VIETNAMESE ENTERPRISES FACE A NEW BATTLE
By Tran Thanh Tung – Vo Dinh Đuc
Phuoc & Partners Law Firm
Whilst the right to business freedom has been established, entrepreneurs and the greater Vietnamese business community are still struggling business conditions. If someone ever wonders why the press consumed so much paper and ink to produce a tiny case of Xin Chao noodle restaurant, the answer will be it is a typical case of conflict point between the two opposite forces – one stemming from the constitutional right to business freedom and the other generated by a conservative mind-set that is not receptive to innovation.
Such case may achieve a happy ending with a win in favour of the right to business freedom, strengthening the trust of entrepreneurs and enabling them to devise business plans without the fear or pressure from any accusation of doing illegal business.
A retrospective look at the battle lasting over 35 years for the right to business freedom
The Constitution 1980 acknowledged that the economy primarily comprises two components: the state economic sector and the economic sector of cooperatives; and other capitalist labelled sectors which are “re-educated”, individuals doing small business and oriented to production or other trades. Multiple business activities are considered illegal and strictly punished. Obviously, in that context, there will be no question about the right to business freedom, even the right to business.
Upon the birth of the Law on Private Enterprises and the Law on Company in 1990, the establishment of a private enterprise is permitted by a strict mechanism in which an application file for establishing an enterprise consists of tens of documents and takes months to complete. The two laws are provisioned with the same ask-and-give mechanism: entrepreneurs ask and the State gives the business right. And so these two laws gave birth to the right to business.
The right to business freedom has only started to be heard since Constitution 1992 when it acknowledged that “citizens have the right to business freedom as provided by law”. Not until the Law on Enterprises 1999 was passed, the right to business freedom has been officially exercised when the law provided that entrepreneurs only registered the establishment of their enterprises without asking for permission from the State as previously required.
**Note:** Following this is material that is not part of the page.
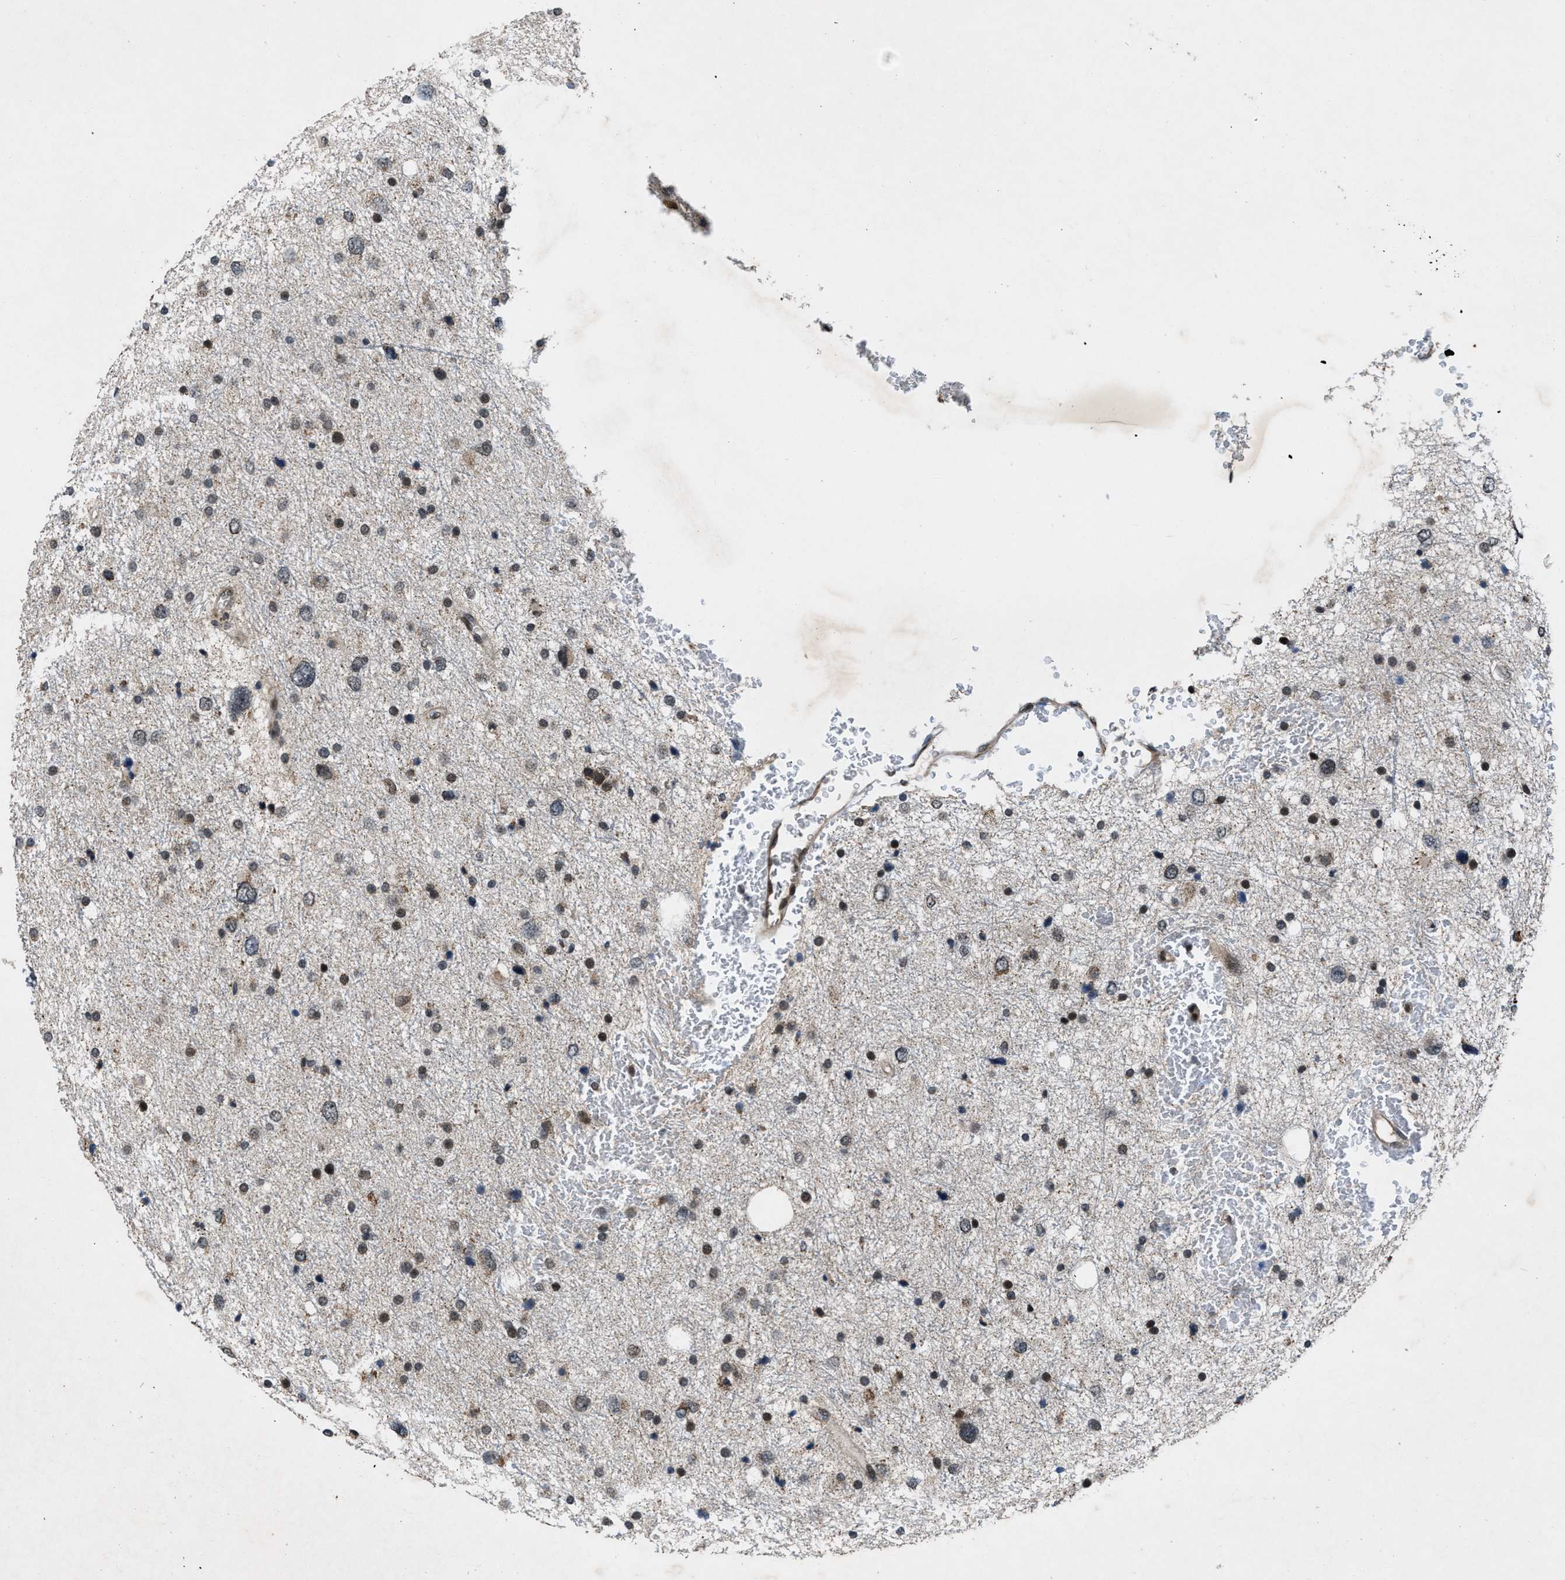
{"staining": {"intensity": "weak", "quantity": "25%-75%", "location": "nuclear"}, "tissue": "glioma", "cell_type": "Tumor cells", "image_type": "cancer", "snomed": [{"axis": "morphology", "description": "Glioma, malignant, Low grade"}, {"axis": "topography", "description": "Brain"}], "caption": "Weak nuclear staining is identified in approximately 25%-75% of tumor cells in malignant low-grade glioma.", "gene": "ZNHIT1", "patient": {"sex": "female", "age": 37}}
The Law on Enterprises 1999 was enthusiastically welcomed by entrepreneurs. Only two years after the promulgation of this law, the number of newly established enterprises equalled that entire nine-year period of enforcing the Law on Private Enterprises and the Law on Company 1990. It was a good piece of news but the risk of committing criminal law was still hanging over their heads because enterprises were only permitted to “do business in line with the registered business lines” (even the Law on Enterprises 2005 remained with this regulation) while the count of “illegal business” remained in the Criminal Code.
Until the Constitution 2013 expressly stated that “Everyone has the right to business freedom in the business lines that are not prohibited by law”, the Law on Investment 2015 restricted 6 business lines from business activities such as drugs, toxic substances, prostitution, trafficking humans, trading in human parts, wild beasts and human cloning, and “illegal business” was removed from the Criminal Code, business freedom is no longer struggling for affirmation.
Next battles of Vietnamese enterprises
The right to business freedom has been confirmed but difficulties remain for Vietnamese entrepreneurs with respect to business conditions.
According to statistical data by the head of the Central Institute for Economic Management, there are more than 3,299 business conditions in effect, while the Vietnam Chamber of Commerce and Industry provides that there are currently 7,000 sub-licenses in effect, an unsettling number for enterprises. All these conditions and licenses harm the vitality of Vietnamese enterprises. When transactions by foreign companies and Vietnamese enterprises in the market are increasingly being stunted but FDI enterprises are thriving, it is clear that business conditions are suffocating domestic enterprises without doing any harm to multinationals.
What enterprises need to do for a victory
In the case of Xin Chao, the entire political system from central to local levels stood up for the protection of business freedoms, which is what society as a whole expects. Vietnamese entrepreneurs need the same support during the next battle against business conditions.
Enterprises need the State to consider them as “the subject under care rather than under management” as recently pointed out by Ms. Mai Kieu Lien, General Director of Vinamilk. To do so, enterprises must first comply with the Law on Investment; accordingly, all business conditions and sub-licenses which are inconsistent with the Law on Investment must become invalid as from 1 July 2016. From this point on, the State must apparently disclose all procedures, documents etc. to curb any harassment or arbitrariness of the laws that cause damage to entrepreneurs.
As the party whose right to business freedom is being impinged, Vietnamese enterprises must be the first ones to voice their comments about these business conditions. Furthermore, gathering in business associations also gives more weight to their voice in this battle, bringing in more support, advice, and protection as business freedoms are infringed.